• _Data shown_:
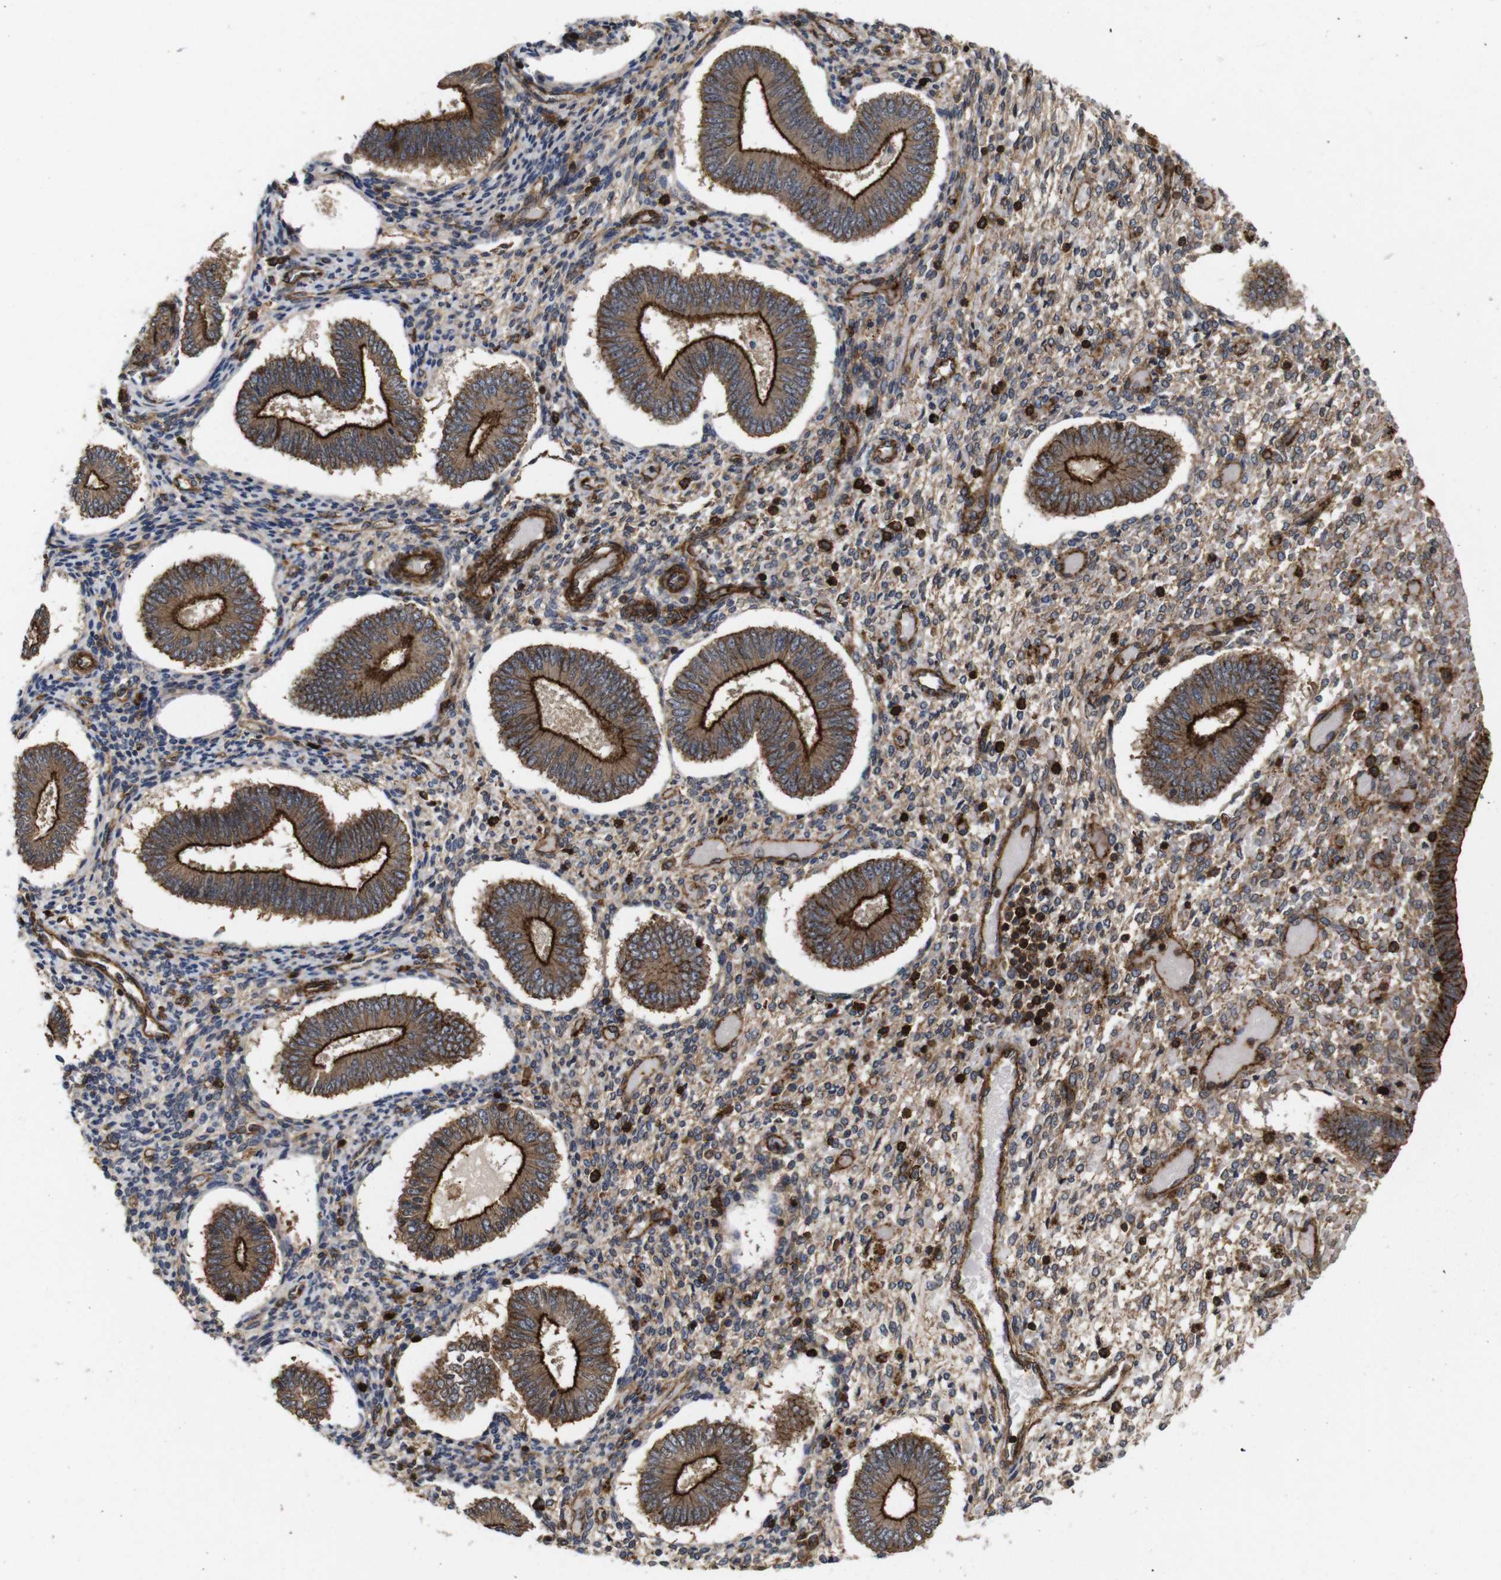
{"staining": {"intensity": "strong", "quantity": "<25%", "location": "cytoplasmic/membranous"}, "tissue": "endometrium", "cell_type": "Cells in endometrial stroma", "image_type": "normal", "snomed": [{"axis": "morphology", "description": "Normal tissue, NOS"}, {"axis": "topography", "description": "Endometrium"}], "caption": "The histopathology image reveals staining of normal endometrium, revealing strong cytoplasmic/membranous protein staining (brown color) within cells in endometrial stroma. (IHC, brightfield microscopy, high magnification).", "gene": "NANOS1", "patient": {"sex": "female", "age": 42}}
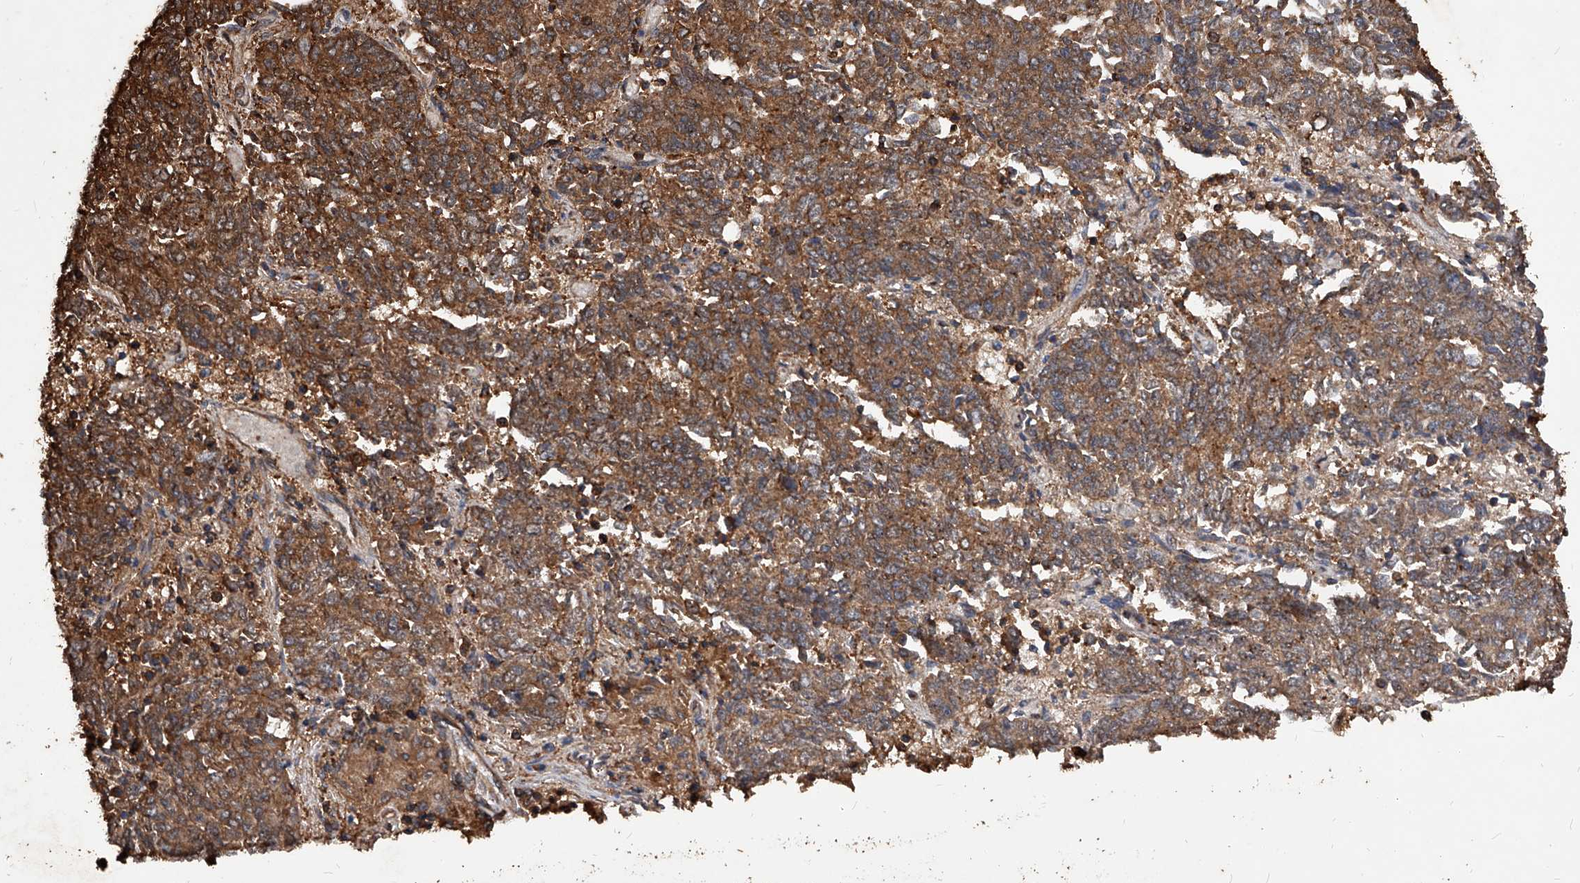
{"staining": {"intensity": "strong", "quantity": ">75%", "location": "cytoplasmic/membranous"}, "tissue": "endometrial cancer", "cell_type": "Tumor cells", "image_type": "cancer", "snomed": [{"axis": "morphology", "description": "Adenocarcinoma, NOS"}, {"axis": "topography", "description": "Endometrium"}], "caption": "DAB immunohistochemical staining of human endometrial cancer demonstrates strong cytoplasmic/membranous protein staining in about >75% of tumor cells.", "gene": "UCP2", "patient": {"sex": "female", "age": 80}}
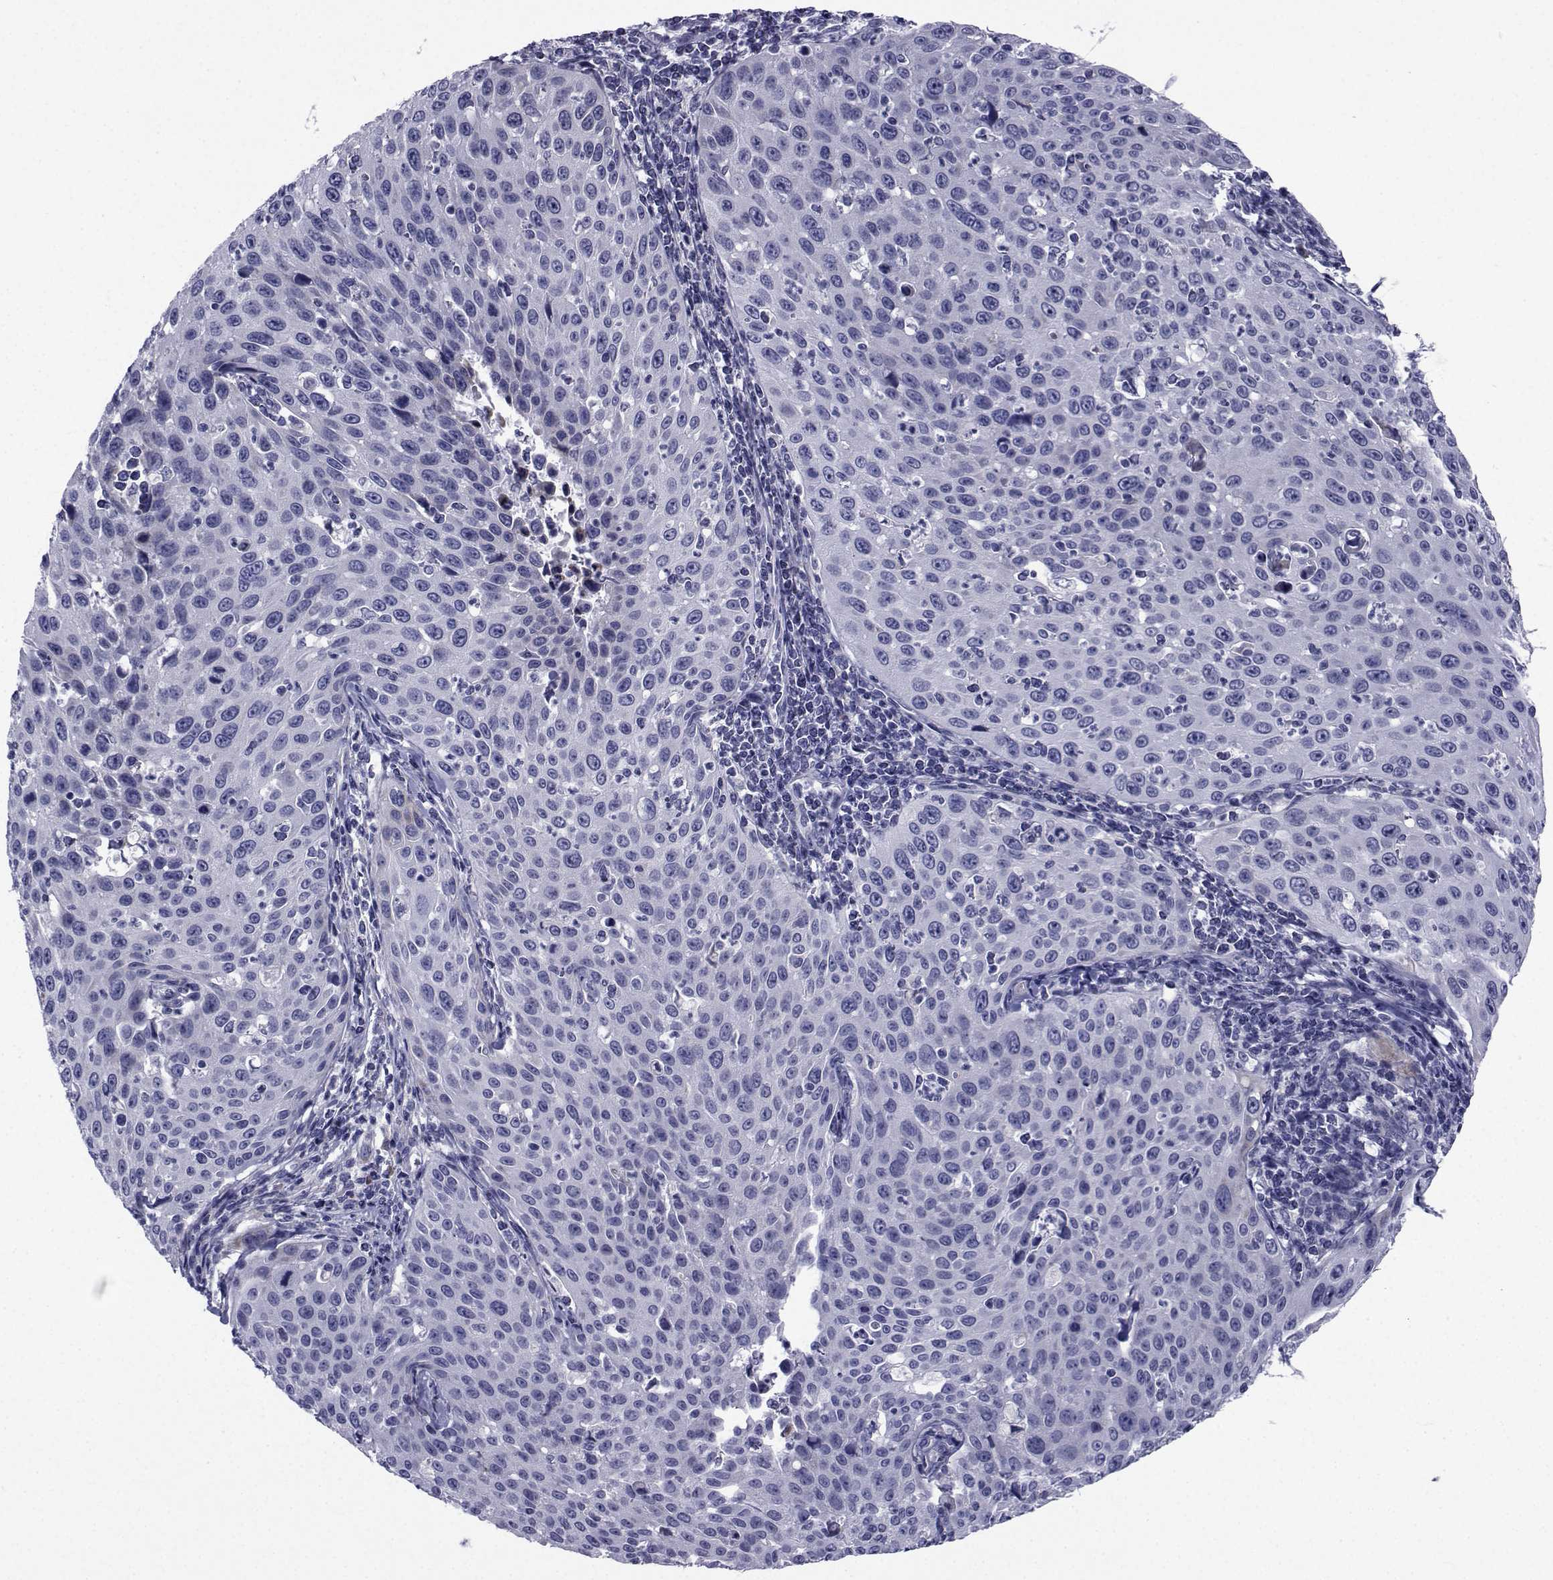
{"staining": {"intensity": "negative", "quantity": "none", "location": "none"}, "tissue": "cervical cancer", "cell_type": "Tumor cells", "image_type": "cancer", "snomed": [{"axis": "morphology", "description": "Squamous cell carcinoma, NOS"}, {"axis": "topography", "description": "Cervix"}], "caption": "The immunohistochemistry image has no significant expression in tumor cells of squamous cell carcinoma (cervical) tissue. The staining was performed using DAB (3,3'-diaminobenzidine) to visualize the protein expression in brown, while the nuclei were stained in blue with hematoxylin (Magnification: 20x).", "gene": "ROPN1", "patient": {"sex": "female", "age": 26}}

• _Brief_: Write out each line again, exactly as it appears above, except for any picture.

• _Written answer_:
{"staining": {"intensity": "strong", "quantity": "<25%", "location": "cytoplasmic/membranous"}, "tissue": "endometrium", "cell_type": "Cells in endometrial stroma", "image_type": "normal", "snomed": [{"axis": "morphology", "description": "Normal tissue, NOS"}, {"axis": "topography", "description": "Endometrium"}], "caption": "The histopathology image reveals staining of normal endometrium, revealing strong cytoplasmic/membranous protein staining (brown color) within cells in endometrial stroma. (IHC, brightfield microscopy, high magnification).", "gene": "NANOS1", "patient": {"sex": "female", "age": 42}}
{"staining": {"intensity": "strong", "quantity": ">75%", "location": "cytoplasmic/membranous"}, "tissue": "endometrial cancer", "cell_type": "Tumor cells", "image_type": "cancer", "snomed": [{"axis": "morphology", "description": "Adenocarcinoma, NOS"}, {"axis": "topography", "description": "Endometrium"}], "caption": "DAB immunohistochemical staining of human endometrial cancer demonstrates strong cytoplasmic/membranous protein staining in about >75% of tumor cells.", "gene": "UCP2", "patient": {"sex": "female", "age": 80}}
{"staining": {"intensity": "negative", "quantity": "none", "location": "none"}, "tissue": "cervical cancer", "cell_type": "Tumor cells", "image_type": "cancer", "snomed": [{"axis": "morphology", "description": "Squamous cell carcinoma, NOS"}, {"axis": "topography", "description": "Cervix"}], "caption": "The immunohistochemistry image has no significant expression in tumor cells of squamous cell carcinoma (cervical) tissue. The staining was performed using DAB (3,3'-diaminobenzidine) to visualize the protein expression in brown, while the nuclei were stained in blue with hematoxylin (Magnification: 20x).", "gene": "ROPN1", "patient": {"sex": "female", "age": 26}}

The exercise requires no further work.